Daniele Lavia potrebbe tornare in campo questo fine settimana in occasione della Final Four della Coppa Italia maschile, in programma all’Unipol Arena di Bologna. Lo schiacciatore, fermo dall’inizio della stagione per un grave infortunio alla mano destra, è ora in fase di valutazione per un possibile impiego.

Il lungo stop e il percorso di recupero

Lavia non ha mai giocato in questa stagione a causa di un infortunio occorso lo scorso 23 agosto durante un allenamento con la Nazionale: si tratta di una frattura scomposta ed esposta pluriframmentaria con lesioni tendinee alle falangi del quarto e quinto dito della mano destra.

Lavia è stato sottoposto a un intervento chirurgico per la ricostruzione osteotendinea e dei tessuti molli; tuttavia, il recupero ha incontrato difficoltà e a inizio novembre è stata necessaria una nuova operazione.

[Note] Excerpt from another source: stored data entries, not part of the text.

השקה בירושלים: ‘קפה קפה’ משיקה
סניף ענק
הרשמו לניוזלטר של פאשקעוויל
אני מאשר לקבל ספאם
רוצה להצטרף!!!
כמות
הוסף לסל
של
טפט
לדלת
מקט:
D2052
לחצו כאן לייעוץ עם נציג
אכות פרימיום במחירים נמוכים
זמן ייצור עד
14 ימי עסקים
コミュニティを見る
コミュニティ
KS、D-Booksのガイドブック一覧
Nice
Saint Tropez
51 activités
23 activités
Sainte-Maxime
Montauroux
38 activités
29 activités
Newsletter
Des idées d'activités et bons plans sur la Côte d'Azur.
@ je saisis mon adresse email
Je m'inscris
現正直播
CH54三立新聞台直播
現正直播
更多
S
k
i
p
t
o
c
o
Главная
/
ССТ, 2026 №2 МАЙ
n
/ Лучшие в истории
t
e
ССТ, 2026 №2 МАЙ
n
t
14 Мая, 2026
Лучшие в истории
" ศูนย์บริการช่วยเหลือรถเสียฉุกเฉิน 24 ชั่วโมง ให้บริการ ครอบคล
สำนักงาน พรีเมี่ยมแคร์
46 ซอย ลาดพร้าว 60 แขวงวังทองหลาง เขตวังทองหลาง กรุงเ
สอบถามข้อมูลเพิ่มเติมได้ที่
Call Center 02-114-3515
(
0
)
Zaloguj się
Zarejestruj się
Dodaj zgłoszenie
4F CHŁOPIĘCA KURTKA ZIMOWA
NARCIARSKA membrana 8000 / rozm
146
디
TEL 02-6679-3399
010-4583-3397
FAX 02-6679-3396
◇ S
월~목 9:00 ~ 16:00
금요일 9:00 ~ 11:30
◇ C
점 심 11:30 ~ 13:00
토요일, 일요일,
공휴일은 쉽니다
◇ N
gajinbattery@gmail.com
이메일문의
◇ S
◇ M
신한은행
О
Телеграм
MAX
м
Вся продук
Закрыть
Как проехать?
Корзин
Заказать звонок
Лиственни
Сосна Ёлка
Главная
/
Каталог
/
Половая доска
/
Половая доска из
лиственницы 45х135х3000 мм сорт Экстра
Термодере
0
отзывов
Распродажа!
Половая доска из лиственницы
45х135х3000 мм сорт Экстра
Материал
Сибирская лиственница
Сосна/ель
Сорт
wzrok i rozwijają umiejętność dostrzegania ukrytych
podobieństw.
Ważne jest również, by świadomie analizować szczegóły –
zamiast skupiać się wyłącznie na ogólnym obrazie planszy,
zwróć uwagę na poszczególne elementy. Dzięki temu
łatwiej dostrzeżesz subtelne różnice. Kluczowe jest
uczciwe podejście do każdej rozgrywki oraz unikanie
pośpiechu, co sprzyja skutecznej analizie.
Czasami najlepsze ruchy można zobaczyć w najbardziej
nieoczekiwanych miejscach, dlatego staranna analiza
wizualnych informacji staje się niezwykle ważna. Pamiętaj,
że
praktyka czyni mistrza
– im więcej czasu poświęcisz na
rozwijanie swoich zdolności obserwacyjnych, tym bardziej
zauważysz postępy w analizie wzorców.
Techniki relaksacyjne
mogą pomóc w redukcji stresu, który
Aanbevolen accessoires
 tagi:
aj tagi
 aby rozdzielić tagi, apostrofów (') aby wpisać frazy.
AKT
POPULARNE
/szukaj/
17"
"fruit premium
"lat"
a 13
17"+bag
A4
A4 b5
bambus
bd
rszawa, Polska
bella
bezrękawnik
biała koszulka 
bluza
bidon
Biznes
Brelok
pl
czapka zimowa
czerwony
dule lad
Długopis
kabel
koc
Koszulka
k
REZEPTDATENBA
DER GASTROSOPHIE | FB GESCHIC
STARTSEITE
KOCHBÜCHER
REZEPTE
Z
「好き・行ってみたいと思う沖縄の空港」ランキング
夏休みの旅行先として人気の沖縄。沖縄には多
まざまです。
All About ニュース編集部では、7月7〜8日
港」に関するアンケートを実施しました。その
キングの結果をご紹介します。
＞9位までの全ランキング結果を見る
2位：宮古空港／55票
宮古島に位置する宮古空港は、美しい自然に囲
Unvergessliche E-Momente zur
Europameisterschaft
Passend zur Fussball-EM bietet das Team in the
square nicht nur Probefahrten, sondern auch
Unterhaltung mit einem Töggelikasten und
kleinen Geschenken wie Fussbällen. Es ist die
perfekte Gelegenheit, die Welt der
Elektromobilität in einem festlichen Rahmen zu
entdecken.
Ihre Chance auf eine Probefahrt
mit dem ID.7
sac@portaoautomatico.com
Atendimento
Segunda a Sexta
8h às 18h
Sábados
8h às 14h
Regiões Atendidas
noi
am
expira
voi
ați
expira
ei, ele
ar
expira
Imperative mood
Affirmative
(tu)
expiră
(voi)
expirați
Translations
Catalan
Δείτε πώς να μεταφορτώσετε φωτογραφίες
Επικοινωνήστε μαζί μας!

Poco prima di Natale, la società ha segnalato una progressione nel processo riparativo osseo del quinto dito, annunciando una nuova valutazione entro tre settimane. Ora, a pochi giorni dalla semifinale contro Piacenza, Lavia potrebbe essere a disposizione per la gara di sabato e, in caso di passaggio del turno, anche per la finale di domenica.

Situazione in casa Trento e opzioni per lo staff tecnico

Il compagno di reparto Alessandro Michieletto ha saltato le ultime tre partite per un risentimento lombare e il suo impiego è ancora da confermare.

Vista la situazione delicata nel reparto schiacciatori, lo staff medico ha convocato anche il classe 2007 Davide Boschini, in forza all’UniTrento Volley di Serie B, come possibile alternativa.

Il contesto del rientro

Sia Lavia sia Michieletto sono tornati ad allenarsi in gruppo alla Bts Arena alla vigilia della semifinale contro Piacenza. L’allenatore Marcelo Mendez ha adottato un approccio prudente: “Vedremo se contro Piacenza giocheranno: prima di tutto c’è la loro salute”. Ha inoltre sottolineato l’importanza del recupero psicologico, affermando: “Non ha paura, ed è fondamentale dopo un infortunio serio. Vincere il timore è il primo passo, il più importante”.

Durante l’allenamento pre-partenza per Bologna, entrambi i giocatori hanno provato soluzioni offensive come pipe e attacchi in combinazione, alimentando l’ipotesi di un loro utilizzo, anche a spezzoni, già in semifinale. Mendez ha aggiunto: “Ora vediamo come reagiscono all’allenamento e le loro sensazioni alla vigilia, poi decideremo assieme”.